Sede legale startup: opzioni, costi e come cambiarla
La sede legale è l'indirizzo ufficiale della tua società agli occhi del fisco, del Registro delle Imprese e dei tuoi interlocutori commerciali. Non deve necessariamente coincidere con il luogo dove lavori fisicamente, ma la scelta ha implicazioni fiscali e pratiche che vale la pena capire prima di decidere.
- Domicilio personale del founder: gratuito, ma limiti sulla deducibilità
- Ufficio virtuale: da 20–80€/mese, indirizzo professionale + ricezione posta
- Coworking con domiciliazione: da 100–350€/mese, presenza fisica inclusa
- Ufficio proprio: da 500€/mese in su, secondo la città
- Incubatore certificato: spesso gratuito o agevolato per startup innovative
Domicilio personale
Puoi fissare la sede legale presso la tua abitazione. È la soluzione più economica e diffusa nelle primissime fasi. Dal punto di vista legale non ci sono ostacoli, ma ci sono alcune cose da sapere:
- Se sei in affitto, verifica che il contratto non lo vieti (alcuni contratti residenziali lo escludono)

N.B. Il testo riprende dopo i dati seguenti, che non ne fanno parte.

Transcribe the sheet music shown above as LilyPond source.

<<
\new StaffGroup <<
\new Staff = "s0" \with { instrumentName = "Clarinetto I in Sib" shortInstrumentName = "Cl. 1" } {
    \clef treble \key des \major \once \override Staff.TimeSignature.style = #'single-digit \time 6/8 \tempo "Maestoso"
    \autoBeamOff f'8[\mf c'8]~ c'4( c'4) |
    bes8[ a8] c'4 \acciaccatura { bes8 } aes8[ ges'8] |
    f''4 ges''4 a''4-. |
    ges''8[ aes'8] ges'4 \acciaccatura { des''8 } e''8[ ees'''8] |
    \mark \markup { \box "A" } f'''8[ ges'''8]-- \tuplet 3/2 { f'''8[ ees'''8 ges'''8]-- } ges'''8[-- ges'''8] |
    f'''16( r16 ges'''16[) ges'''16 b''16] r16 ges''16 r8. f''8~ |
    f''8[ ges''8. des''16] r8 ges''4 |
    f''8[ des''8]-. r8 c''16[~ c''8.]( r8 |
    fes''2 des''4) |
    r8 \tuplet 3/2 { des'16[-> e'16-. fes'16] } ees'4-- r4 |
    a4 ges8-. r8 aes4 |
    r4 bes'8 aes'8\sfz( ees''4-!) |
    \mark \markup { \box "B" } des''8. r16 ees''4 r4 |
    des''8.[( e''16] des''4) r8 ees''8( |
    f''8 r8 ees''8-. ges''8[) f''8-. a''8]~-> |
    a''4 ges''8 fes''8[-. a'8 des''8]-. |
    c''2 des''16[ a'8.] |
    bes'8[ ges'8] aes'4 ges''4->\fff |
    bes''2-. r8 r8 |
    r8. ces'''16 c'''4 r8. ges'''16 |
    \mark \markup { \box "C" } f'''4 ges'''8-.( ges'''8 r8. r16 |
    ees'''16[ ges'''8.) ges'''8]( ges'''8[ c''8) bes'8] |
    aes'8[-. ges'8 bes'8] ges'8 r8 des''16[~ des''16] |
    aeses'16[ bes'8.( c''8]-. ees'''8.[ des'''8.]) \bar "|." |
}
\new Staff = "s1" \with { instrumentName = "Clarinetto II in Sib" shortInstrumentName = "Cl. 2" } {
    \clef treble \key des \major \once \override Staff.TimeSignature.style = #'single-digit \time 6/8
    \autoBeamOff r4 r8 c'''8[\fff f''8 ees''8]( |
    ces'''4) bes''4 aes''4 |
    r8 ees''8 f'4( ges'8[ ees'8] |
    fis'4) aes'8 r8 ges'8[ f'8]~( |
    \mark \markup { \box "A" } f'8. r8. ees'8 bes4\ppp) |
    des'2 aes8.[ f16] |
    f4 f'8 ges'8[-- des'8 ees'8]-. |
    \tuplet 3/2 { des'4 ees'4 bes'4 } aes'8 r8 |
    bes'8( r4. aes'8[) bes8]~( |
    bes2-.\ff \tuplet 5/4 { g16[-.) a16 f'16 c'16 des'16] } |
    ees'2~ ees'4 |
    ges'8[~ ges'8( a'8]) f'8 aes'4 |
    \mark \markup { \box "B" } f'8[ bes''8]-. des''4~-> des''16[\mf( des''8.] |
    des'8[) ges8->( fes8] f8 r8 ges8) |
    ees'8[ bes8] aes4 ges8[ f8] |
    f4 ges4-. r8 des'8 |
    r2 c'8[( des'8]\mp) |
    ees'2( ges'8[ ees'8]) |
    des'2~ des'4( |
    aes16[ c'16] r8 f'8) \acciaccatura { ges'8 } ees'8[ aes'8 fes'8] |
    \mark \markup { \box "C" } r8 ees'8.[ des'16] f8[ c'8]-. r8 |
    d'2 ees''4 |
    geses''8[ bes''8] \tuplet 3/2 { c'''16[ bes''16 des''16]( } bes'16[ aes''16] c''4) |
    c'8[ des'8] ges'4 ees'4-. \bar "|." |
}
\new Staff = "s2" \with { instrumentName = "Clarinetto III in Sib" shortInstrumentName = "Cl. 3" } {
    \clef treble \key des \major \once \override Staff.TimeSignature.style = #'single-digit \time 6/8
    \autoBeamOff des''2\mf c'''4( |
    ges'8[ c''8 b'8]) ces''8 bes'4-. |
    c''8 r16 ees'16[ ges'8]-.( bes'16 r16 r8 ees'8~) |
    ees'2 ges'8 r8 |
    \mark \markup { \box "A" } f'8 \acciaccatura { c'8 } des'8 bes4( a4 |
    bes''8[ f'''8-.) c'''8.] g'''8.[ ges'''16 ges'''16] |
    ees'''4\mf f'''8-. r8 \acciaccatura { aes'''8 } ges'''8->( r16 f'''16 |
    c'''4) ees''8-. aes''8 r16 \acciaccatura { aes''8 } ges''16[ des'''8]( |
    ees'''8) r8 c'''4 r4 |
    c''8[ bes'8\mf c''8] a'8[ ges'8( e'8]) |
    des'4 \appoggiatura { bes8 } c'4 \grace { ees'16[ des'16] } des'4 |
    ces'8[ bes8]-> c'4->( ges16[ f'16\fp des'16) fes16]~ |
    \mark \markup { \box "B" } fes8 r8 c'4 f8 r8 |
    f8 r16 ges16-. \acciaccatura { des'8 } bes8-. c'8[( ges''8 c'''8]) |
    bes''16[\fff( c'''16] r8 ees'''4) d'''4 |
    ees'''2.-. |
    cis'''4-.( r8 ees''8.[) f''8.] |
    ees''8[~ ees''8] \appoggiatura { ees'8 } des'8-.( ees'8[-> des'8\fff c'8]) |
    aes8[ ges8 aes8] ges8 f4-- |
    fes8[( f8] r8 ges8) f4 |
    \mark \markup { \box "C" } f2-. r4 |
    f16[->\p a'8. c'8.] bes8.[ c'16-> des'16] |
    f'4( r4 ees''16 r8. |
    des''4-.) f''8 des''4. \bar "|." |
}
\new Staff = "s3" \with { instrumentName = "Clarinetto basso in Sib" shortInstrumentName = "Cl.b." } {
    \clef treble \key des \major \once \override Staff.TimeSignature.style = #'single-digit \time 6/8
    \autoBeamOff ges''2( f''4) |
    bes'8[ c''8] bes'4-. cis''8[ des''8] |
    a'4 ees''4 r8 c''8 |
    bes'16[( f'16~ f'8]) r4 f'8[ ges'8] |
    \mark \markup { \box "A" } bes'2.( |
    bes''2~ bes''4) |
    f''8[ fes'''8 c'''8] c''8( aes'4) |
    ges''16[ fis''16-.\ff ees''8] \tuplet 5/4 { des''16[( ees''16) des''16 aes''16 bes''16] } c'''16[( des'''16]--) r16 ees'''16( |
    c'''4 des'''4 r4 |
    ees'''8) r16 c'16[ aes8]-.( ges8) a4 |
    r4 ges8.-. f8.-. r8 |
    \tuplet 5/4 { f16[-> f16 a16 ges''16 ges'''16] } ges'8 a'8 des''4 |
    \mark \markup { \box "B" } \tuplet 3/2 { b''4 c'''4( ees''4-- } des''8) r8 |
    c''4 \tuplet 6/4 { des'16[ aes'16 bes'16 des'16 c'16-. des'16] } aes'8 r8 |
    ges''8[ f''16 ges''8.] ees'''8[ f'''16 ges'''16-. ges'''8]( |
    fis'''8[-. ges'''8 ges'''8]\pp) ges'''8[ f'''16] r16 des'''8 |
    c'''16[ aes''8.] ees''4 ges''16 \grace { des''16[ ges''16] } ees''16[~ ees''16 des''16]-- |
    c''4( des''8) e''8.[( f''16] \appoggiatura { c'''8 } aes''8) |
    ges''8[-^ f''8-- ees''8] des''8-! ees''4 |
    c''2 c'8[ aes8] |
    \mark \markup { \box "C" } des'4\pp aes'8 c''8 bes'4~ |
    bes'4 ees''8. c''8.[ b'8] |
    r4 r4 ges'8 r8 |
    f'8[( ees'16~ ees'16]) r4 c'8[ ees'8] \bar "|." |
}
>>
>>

- Se sei proprietario, puoi dedurre una quota delle spese dell'immobile come costo aziendale (tipicamente tra il 20% e il 50% a seconda dell'uso effettivo, da concordare col commercialista)
- Tutta la corrispondenza ufficiale arriverà a casa tua — atti giudiziari inclusi
- Può essere percepito come poco professionale in alcune trattative B2B
Ufficio virtuale
L'ufficio virtuale è la soluzione più popolare per le startup early-stage. Paghi un canone mensile (tipicamente 20–80€/mese) per avere un indirizzo in una location prestigiosa (spesso centro città), la ricezione e il ritiro della posta, e a volte l'accesso a sale riunioni a ore.
Non implica presenza fisica continuativa. È perfetto se lavori da remoto o non hai ancora bisogno di uno spazio dedicato. L'indirizzo è professionale e nella visura camerale risulta come sede legale normale.
Attenzione: assicurati che il fornitore di ufficio virtuale abbia comunicato l'indirizzo al Comune ai sensi delle normative urbanistiche. Alcuni fornitori trascurano questo aspetto e potresti avere problemi in fase di registrazione CCIAA.
Coworking con domiciliazione
Molti spazi di coworking offrono anche il servizio di domiciliazione legale come add-on al contratto di accesso allo spazio. Il costo varia da 100€ a 350€/mese per un desk fisso o hot desk. È una buona soluzione se hai bisogno sia di uno spazio dove lavorare sia di un indirizzo ufficiale.
I incubatori certificati spesso includono la domiciliazione nel pacchetto base offerto alle startup selezionate — in alcuni casi gratuitamente o a prezzi molto contenuti.
Sede operativa vs sede legale
Puoi avere la sede legale in una città e la sede operativa (dove lavori effettivamente) in un'altra. È frequente per startup con team distribuiti. L'importante è che la sede legale sia un indirizzo dove sei effettivamente raggiungibile per comunicazioni ufficiali e dove si possono notificare gli atti.
Implicazioni fiscali della sede
La sede legale determina la Camera di Commercio di competenza. Alcune CCIAA hanno tariffe diverse per i diritti camerali (ma le differenze sono marginali). L'IRAP, invece, va versata nella regione dove si svolge l'attività principale — non necessariamente dove è la sede legale. Se hai dubbi, chiedilo esplicitamente al commercialista prima di scegliere.
Come cambiare la sede legale
Dipende da dove si sposta la sede:
- Stesso Comune, stesso statuto: delibera del Consiglio di Amministrazione (o dell'amministratore unico), poi comunicazione al Registro delle Imprese tramite modello. Nessun notaio necessario. Costo: 50–100€ di diritti camerali.
- Cambio di Comune nello stesso statuto: come sopra, se lo statuto non indica specificamente il Comune ma solo la provincia o il Paese.
- Cambio che richiede modifica statuto: se lo statuto indica la sede specifica, serve assemblea straordinaria e notaio. Costo: 1.000–2.500€.
Consiglio pratico: quando redigi lo statuto con il notaio, specifica la sede come "nel Comune di [X]" invece di indicare l'indirizzo completo. Così puoi cambiare via o numero civico all'interno dello stesso comune senza passare dal notaio.